• **Given information**
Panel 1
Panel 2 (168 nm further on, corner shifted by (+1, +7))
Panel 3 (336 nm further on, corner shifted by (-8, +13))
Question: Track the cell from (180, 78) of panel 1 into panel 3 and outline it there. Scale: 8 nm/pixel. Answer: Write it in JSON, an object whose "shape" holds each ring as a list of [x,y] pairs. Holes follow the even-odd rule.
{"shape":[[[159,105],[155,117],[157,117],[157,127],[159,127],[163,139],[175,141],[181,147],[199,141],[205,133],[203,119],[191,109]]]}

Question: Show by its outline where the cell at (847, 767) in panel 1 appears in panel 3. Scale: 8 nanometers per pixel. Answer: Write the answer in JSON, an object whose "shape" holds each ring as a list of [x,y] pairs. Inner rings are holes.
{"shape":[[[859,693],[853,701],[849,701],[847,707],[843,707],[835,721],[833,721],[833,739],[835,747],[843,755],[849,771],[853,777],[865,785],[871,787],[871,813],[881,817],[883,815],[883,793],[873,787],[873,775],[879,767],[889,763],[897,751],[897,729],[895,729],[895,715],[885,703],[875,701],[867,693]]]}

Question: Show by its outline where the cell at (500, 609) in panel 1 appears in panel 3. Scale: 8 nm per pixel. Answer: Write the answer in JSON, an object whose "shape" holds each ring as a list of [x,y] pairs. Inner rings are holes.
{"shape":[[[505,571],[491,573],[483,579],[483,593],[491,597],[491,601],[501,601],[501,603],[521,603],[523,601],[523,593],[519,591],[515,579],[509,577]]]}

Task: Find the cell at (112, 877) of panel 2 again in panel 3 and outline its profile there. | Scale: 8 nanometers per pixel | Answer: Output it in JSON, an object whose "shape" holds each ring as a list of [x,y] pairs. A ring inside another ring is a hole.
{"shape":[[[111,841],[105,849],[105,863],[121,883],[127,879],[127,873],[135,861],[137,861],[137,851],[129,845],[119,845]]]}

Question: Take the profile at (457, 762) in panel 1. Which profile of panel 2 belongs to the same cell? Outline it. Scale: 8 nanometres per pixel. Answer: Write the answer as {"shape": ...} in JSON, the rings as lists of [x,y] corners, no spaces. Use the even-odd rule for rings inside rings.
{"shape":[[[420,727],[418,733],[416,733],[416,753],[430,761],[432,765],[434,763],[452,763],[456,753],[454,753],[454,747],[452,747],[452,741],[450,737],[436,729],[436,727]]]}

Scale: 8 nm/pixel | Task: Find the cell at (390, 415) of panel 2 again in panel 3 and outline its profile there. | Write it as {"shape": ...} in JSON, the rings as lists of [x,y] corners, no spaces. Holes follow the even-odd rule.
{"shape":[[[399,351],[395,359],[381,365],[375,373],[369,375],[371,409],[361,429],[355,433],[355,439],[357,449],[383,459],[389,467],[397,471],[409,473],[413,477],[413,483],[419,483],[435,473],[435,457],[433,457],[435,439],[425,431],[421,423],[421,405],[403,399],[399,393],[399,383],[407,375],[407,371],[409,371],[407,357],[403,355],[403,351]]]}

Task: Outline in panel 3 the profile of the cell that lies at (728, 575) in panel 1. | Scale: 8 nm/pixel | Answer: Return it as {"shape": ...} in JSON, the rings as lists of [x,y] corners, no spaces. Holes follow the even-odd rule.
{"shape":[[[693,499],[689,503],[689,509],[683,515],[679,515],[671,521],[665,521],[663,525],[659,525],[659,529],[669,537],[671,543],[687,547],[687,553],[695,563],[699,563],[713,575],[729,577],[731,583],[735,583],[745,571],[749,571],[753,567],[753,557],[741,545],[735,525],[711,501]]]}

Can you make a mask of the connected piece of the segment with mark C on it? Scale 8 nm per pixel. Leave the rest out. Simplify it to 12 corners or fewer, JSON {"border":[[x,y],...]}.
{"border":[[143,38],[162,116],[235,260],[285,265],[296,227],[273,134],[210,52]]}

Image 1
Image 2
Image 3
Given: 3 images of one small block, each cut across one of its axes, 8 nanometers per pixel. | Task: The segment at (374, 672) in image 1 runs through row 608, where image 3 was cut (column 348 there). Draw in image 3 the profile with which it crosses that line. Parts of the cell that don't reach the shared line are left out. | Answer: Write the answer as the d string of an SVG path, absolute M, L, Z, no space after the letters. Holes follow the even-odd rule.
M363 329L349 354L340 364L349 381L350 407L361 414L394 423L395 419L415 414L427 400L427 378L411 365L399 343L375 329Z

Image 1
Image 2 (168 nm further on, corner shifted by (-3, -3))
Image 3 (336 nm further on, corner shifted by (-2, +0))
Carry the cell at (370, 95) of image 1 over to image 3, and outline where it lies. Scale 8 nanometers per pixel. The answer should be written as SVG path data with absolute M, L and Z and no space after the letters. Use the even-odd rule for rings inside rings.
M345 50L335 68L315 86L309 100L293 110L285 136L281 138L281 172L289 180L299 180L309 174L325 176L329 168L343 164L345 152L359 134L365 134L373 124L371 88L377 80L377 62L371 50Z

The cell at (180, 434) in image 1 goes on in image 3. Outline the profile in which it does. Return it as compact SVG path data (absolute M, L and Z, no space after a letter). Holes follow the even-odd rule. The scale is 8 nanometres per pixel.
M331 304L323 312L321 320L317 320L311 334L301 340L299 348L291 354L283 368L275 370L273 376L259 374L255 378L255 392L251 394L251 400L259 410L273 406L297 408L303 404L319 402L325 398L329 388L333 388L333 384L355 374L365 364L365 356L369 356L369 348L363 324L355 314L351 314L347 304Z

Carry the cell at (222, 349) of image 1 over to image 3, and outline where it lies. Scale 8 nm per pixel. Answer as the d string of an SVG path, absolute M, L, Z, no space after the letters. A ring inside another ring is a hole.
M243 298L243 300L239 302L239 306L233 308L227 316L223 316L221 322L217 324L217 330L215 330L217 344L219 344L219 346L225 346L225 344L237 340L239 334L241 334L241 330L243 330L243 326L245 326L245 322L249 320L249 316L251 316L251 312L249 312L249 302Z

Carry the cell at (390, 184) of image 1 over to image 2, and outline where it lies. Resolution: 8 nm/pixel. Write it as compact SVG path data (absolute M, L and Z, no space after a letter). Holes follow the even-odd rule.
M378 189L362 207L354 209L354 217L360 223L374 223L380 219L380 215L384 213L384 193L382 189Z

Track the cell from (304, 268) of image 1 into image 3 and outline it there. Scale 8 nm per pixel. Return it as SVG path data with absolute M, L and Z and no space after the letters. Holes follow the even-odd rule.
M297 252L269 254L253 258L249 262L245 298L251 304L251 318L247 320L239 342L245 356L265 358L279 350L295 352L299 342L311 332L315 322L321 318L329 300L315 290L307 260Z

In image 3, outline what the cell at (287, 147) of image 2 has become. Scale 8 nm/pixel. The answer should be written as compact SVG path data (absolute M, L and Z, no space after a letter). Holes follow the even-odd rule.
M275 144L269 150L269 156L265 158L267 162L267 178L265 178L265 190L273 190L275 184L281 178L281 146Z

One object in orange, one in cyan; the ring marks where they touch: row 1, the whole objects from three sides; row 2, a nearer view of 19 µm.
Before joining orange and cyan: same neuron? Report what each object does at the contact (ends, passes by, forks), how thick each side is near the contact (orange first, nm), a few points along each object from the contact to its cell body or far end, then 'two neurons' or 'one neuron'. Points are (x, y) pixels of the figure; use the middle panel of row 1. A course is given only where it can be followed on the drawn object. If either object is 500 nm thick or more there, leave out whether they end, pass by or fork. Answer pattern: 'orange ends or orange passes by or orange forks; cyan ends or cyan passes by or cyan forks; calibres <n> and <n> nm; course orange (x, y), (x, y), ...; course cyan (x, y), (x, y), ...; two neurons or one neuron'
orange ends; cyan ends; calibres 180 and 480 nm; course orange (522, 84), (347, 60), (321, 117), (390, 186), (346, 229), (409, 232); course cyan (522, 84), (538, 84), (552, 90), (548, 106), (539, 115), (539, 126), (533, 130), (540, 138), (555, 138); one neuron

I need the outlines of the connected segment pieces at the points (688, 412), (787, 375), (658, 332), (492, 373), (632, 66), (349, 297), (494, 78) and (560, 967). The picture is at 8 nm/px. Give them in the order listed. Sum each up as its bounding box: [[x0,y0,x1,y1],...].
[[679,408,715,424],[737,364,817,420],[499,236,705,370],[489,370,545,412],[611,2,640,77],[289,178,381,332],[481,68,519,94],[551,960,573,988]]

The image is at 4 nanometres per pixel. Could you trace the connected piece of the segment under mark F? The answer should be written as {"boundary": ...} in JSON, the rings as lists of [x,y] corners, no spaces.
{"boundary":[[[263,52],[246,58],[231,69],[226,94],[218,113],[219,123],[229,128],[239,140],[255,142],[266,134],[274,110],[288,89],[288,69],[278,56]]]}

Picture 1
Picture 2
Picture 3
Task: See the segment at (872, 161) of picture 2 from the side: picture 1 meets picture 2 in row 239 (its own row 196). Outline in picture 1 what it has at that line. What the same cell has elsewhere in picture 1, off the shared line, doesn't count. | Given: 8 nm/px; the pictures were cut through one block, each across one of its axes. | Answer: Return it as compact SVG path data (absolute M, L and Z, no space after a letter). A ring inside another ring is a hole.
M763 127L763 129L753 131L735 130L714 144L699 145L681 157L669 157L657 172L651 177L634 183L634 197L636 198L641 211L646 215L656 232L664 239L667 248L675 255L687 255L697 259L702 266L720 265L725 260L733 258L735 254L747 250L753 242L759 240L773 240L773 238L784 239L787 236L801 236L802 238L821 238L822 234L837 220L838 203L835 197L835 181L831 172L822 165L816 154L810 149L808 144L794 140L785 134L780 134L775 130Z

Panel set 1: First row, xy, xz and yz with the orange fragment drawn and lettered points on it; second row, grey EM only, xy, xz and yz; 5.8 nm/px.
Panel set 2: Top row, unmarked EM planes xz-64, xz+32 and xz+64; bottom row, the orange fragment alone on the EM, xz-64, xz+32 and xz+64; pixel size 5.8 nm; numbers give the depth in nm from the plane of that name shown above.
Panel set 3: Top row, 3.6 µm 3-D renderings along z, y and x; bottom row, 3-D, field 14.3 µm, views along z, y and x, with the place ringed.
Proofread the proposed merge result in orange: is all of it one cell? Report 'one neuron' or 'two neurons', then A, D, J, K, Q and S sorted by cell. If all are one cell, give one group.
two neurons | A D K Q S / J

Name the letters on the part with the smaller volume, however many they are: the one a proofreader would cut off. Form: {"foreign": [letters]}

• **Exercise**
Exactly as written, repeat the lines from the start of the listing through the line containing "Panel 3 (336", both included.

• **Result below**
Panel 1
Panel 2 (168 nm further on, corner shifted by (+1, +7))
Panel 3 (336 nm further on, corner shifted by (-8, +13))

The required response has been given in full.